-- Records shown follows --

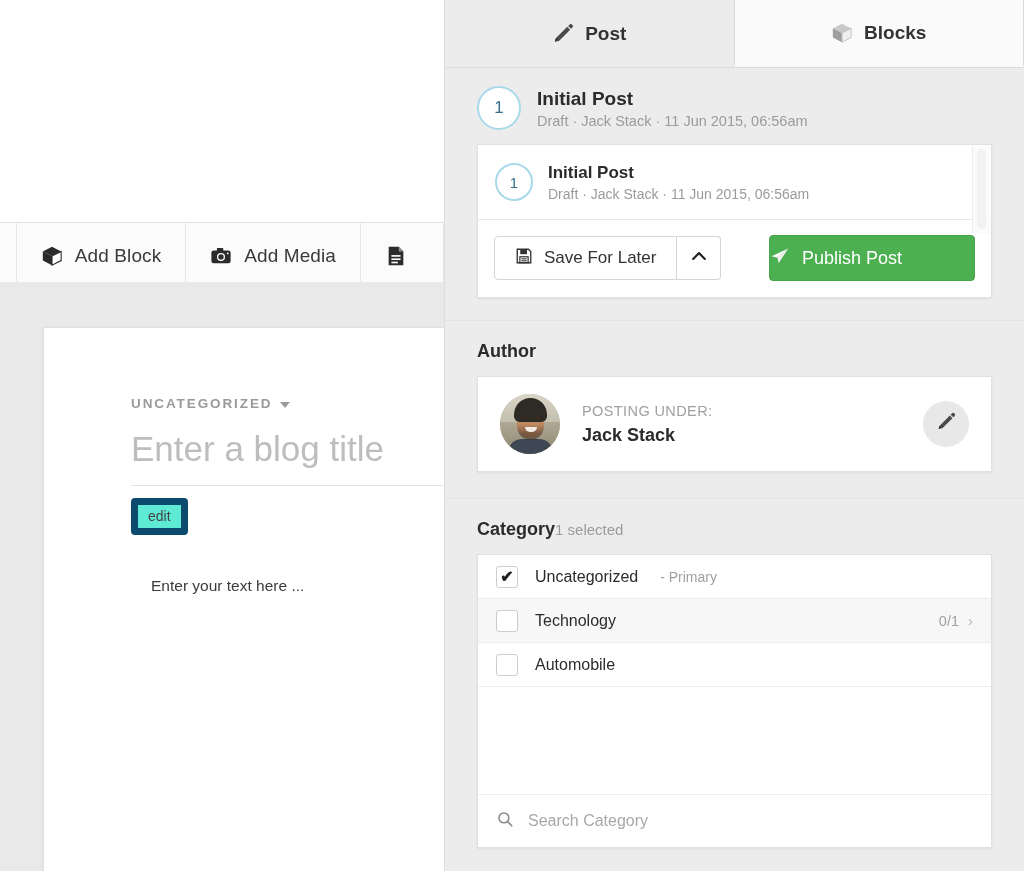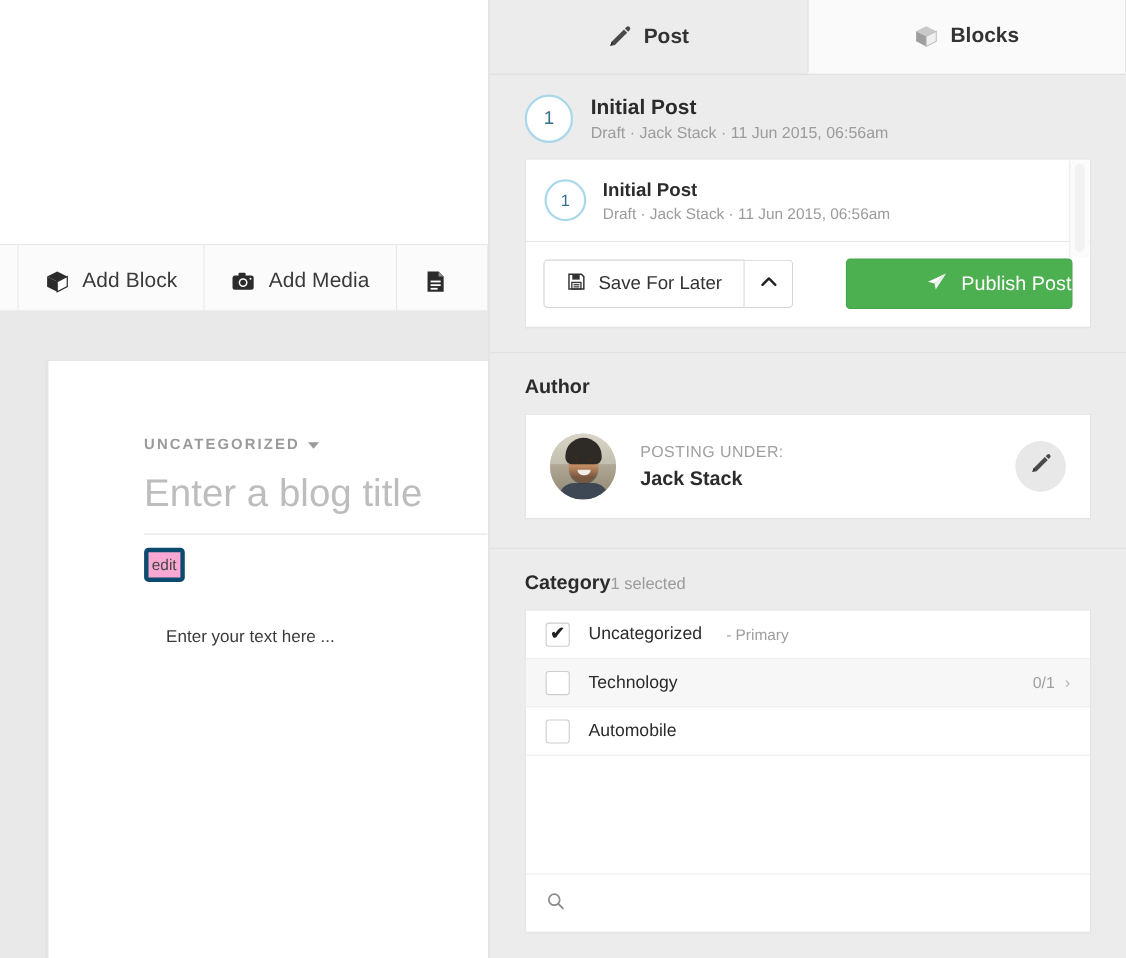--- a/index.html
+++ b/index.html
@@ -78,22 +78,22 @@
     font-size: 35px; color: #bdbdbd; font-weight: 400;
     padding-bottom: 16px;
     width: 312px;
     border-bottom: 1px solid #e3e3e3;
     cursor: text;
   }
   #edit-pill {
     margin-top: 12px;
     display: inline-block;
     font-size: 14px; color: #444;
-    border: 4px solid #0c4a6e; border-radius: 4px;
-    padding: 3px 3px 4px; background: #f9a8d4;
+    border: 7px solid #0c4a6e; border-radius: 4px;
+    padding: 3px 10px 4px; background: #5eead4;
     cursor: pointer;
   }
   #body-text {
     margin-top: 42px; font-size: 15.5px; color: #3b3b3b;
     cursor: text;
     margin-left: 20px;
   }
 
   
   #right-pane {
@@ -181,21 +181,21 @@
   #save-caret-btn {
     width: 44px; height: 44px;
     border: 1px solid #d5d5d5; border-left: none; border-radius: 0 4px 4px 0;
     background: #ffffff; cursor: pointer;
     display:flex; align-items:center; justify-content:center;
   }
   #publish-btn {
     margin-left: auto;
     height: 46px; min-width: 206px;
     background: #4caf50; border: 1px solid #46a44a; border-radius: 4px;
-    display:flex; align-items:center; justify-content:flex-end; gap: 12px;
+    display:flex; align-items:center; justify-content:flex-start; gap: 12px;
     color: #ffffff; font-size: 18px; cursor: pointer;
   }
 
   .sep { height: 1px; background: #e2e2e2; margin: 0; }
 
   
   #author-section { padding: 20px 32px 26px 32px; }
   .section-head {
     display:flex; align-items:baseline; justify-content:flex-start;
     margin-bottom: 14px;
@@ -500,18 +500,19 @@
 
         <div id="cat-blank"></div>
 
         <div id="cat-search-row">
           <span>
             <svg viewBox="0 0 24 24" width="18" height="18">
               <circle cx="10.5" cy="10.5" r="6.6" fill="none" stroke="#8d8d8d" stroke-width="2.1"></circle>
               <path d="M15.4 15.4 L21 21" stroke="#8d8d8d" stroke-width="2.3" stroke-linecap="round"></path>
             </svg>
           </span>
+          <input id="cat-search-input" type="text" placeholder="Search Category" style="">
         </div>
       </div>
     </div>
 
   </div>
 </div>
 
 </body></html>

-- Records shown concluded --

▶ Exercise instructions
Whenever the string "text" turns up in a line above, copy that line out.

▶ Exercise output
     cursor: text;
   #body-text {
     cursor: text;
+          <input id="cat-search-input" type="text" placeholder="Search Category" style="">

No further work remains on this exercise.